Commercial revenue was the fastest-growing stream, climbing 13% to £2.4bn. The traditional ‘big six’ clubs accounted for 73% of that figure, underlining how concentrated the league’s commercial power remains at the top. Broadcast revenue grew more modestly, rising 2% to £3.4bn.

Deloitte projects the league’s total will exceed £7bn in 2025/26, citing the start of an uplifted broadcast rights cycle and the fact that three English clubs reached European finals that season.

The financial gap to rival leagues is stark. La Liga clubs reported €4.1bn (£3.5bn) in combined revenue for 2024/25 — just over half the Premier League’s total — with Real Madrid (€1.2bn) and Barcelona (€975m) accounting for 52% of the Spanish league’s aggregate on their own. Serie A clubs posted €3bn (£2.56bn), a 4% increase, with Juventus, Inter Milan and AC Milan making up 45% of that total. Ligue 1 fared worst among the big five, with aggregate revenue falling 15% to €2.2bn (£1.88bn) after a €0.4bn drop in commercial income that marginal matchday and broadcast growth could not offset.

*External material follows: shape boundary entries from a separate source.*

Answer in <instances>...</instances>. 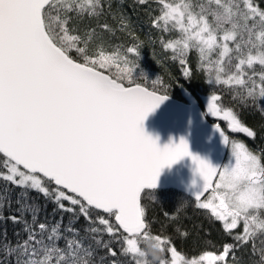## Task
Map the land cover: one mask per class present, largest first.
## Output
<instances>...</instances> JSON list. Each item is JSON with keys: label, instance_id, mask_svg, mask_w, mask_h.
<instances>
[{"label": "snow or ice", "instance_id": "1", "mask_svg": "<svg viewBox=\"0 0 264 264\" xmlns=\"http://www.w3.org/2000/svg\"><path fill=\"white\" fill-rule=\"evenodd\" d=\"M146 2L138 0L141 5ZM159 3L163 11L152 26L158 28L163 22L166 29L171 23L184 35L182 47L169 42L165 48L183 56L189 41L195 42L208 63L212 61L206 50L220 49L217 84L244 86L245 67L264 68V9L254 0H207V5H198V12L190 3ZM100 7V0H0V181L25 192L19 197L25 200L24 210L31 207L27 191H36L51 198L73 220L85 219L89 224L85 233L91 234L87 238L107 250L101 264L109 256L110 264H122L117 257L136 258L135 264H140L138 254L148 239L156 242L162 254L159 264H169L165 252L170 254V264H228L238 247L257 231L264 233V219L259 215L264 210V155L233 142L234 164L225 168L191 157L203 182L194 194L196 206L210 212L234 243H225L219 253L204 251L186 259L168 236L153 233L141 194L156 188L163 168L190 153L183 139L161 149L144 132V120L168 95L132 80L137 62L131 57L138 59V47L128 46L123 57L89 51L91 32L84 39L76 21L99 15ZM99 27L109 30L107 23ZM233 51L235 71L222 80L223 61L231 59ZM121 59L127 66L122 75L113 78L100 71ZM180 63L184 65L185 60ZM259 79L258 99L251 90L248 96L264 111L260 103L264 71ZM220 99L216 94L210 97L207 113L227 121L231 132L255 138L256 132L233 110L221 109ZM215 130L228 146L219 125ZM209 191L208 199L202 200ZM9 218L23 223L25 238L12 244L5 234L0 264H91L92 246L84 247L83 240L76 238L78 230L71 226L65 229L71 237L61 248L58 225L49 231L35 220ZM238 228L242 230L235 232ZM105 233L116 247L103 239ZM261 256L264 259V249Z\"/></svg>", "mask_w": 264, "mask_h": 264}, {"label": "trees", "instance_id": "2", "mask_svg": "<svg viewBox=\"0 0 264 264\" xmlns=\"http://www.w3.org/2000/svg\"><path fill=\"white\" fill-rule=\"evenodd\" d=\"M168 2L190 3L197 12L198 5H207V0H168ZM254 2L264 9V0H254ZM100 5L101 7L97 9L99 15H85L76 21L84 39H89L86 34L91 32L90 52L119 53L123 57L127 55L128 46L138 47V59L131 57L137 62V66L132 71V80L158 94H167L168 97L175 99L180 98L182 88L192 93L198 100L202 96L219 95L221 99L217 103L221 109L233 110L245 126L256 132L255 138L230 132L227 121L215 118V123H218L229 135L228 153L231 152L233 142H242L258 156L264 155V111H261L256 101L248 96L251 90L258 99L261 83L259 76L264 68L259 65H254L253 69L245 67L247 75L244 86L217 84L215 82L216 68L220 65L216 61L219 60V48H214L210 53L206 50L205 55L212 61L208 63L201 57L195 42L189 41L190 47L183 56L177 51L164 47V44L169 42L178 48L182 47L184 35L171 23L166 29L163 22H160L158 28L152 26V21L163 11L159 0H147L143 5L139 4L138 0H100ZM53 15L55 16V12ZM208 19L212 21L211 16ZM104 23L109 25V30L105 31L99 27ZM177 41L180 42L178 45ZM101 45H104L106 49L103 50ZM230 47H233L231 42ZM231 57V59L226 57L223 61L224 71L220 73L222 80L235 71L234 65L237 61L234 51ZM181 59L185 60L184 65H181ZM126 67L121 59L117 64L101 68L100 71L116 78L123 74ZM185 70L189 73L187 76L184 74ZM125 83H127L126 80ZM260 103L264 106V101ZM210 195L211 192L205 196L204 200ZM23 196L25 192L20 188H14L11 184L0 181V244L4 242L5 234L12 244H15L18 239L25 238L23 223H13L9 218L14 215L29 222L35 220L36 225L44 223L49 231L53 225H58L60 235L63 237L58 240L61 248L65 247L66 239L71 237V233L65 230L71 226L78 230L76 238L83 240L84 247L92 246L94 255L89 258L91 264H101V258L105 256L107 250L97 247L87 238L91 234L85 233V228L89 227L85 219L73 220L69 214L61 212L51 198H46L36 191H27L26 202L31 207L24 210L25 200L19 199ZM141 203L146 210V218L151 224L150 230L153 233L168 236L186 259L197 257L204 251L219 253L225 243H234L232 236L224 232L222 224L212 218L210 212L199 209L194 200L179 192L145 191L141 195ZM259 215L264 219V210H261ZM113 218L109 219L115 224ZM93 226L99 227V225ZM241 230L238 228L235 232ZM103 239L116 247L113 239L106 233ZM262 249H264V233L257 231L256 236L247 244L235 250L234 256L230 254L228 264H264L261 256ZM163 256L170 263V254L165 252ZM111 259L110 256L104 259L103 264H110ZM116 259L122 261V264H135L136 258L117 257Z\"/></svg>", "mask_w": 264, "mask_h": 264}, {"label": "water", "instance_id": "3", "mask_svg": "<svg viewBox=\"0 0 264 264\" xmlns=\"http://www.w3.org/2000/svg\"><path fill=\"white\" fill-rule=\"evenodd\" d=\"M209 99V96H203L198 100L192 93L182 88L180 99L168 97L144 120V132L156 141L158 148L163 149L166 145L175 146L183 139L190 153L171 167L163 168L156 188L145 191L173 190L195 201L194 194L199 191L203 182L191 157H199L210 166L221 169L228 146L215 130V126L219 124L208 120L216 118L207 113ZM220 128L224 132L221 126ZM225 135L229 143V136L226 133ZM207 193H204L202 199Z\"/></svg>", "mask_w": 264, "mask_h": 264}, {"label": "clouds", "instance_id": "4", "mask_svg": "<svg viewBox=\"0 0 264 264\" xmlns=\"http://www.w3.org/2000/svg\"><path fill=\"white\" fill-rule=\"evenodd\" d=\"M144 247L139 255L140 264H159L161 252L152 239L143 241Z\"/></svg>", "mask_w": 264, "mask_h": 264}, {"label": "rangeland", "instance_id": "5", "mask_svg": "<svg viewBox=\"0 0 264 264\" xmlns=\"http://www.w3.org/2000/svg\"><path fill=\"white\" fill-rule=\"evenodd\" d=\"M101 47L103 48V50L106 49V48L104 47V45H101ZM231 164H234V158L232 157L231 152H230V153L227 154V156H226V158H225L224 165L222 166V168H225L226 166H229V165H231ZM222 168H221V169H222ZM217 179H218V178H217ZM170 260H171V259H170ZM169 264H170V263H169Z\"/></svg>", "mask_w": 264, "mask_h": 264}]
</instances>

Despite the Premier League’s headline revenue strength, the financial picture is not uniformly healthy. Pre-tax losses across Premier League clubs rose sharply from £135m in 2023/24 to £948m in 2024/25, a swing attributed to heavy transfer spending and the absence of the large one-off player sales that had flattered the prior year’s results. Net debt across the division edged up to £3.6bn from £3.5bn.

Across all five major European leagues combined, aggregate pre-tax losses reached €1.5bn (£1.28bn) in 2024/25, nearly double the €0.8bn recorded the previous season, pointing to an industry-wide cost pressure that record revenues have yet to resolve.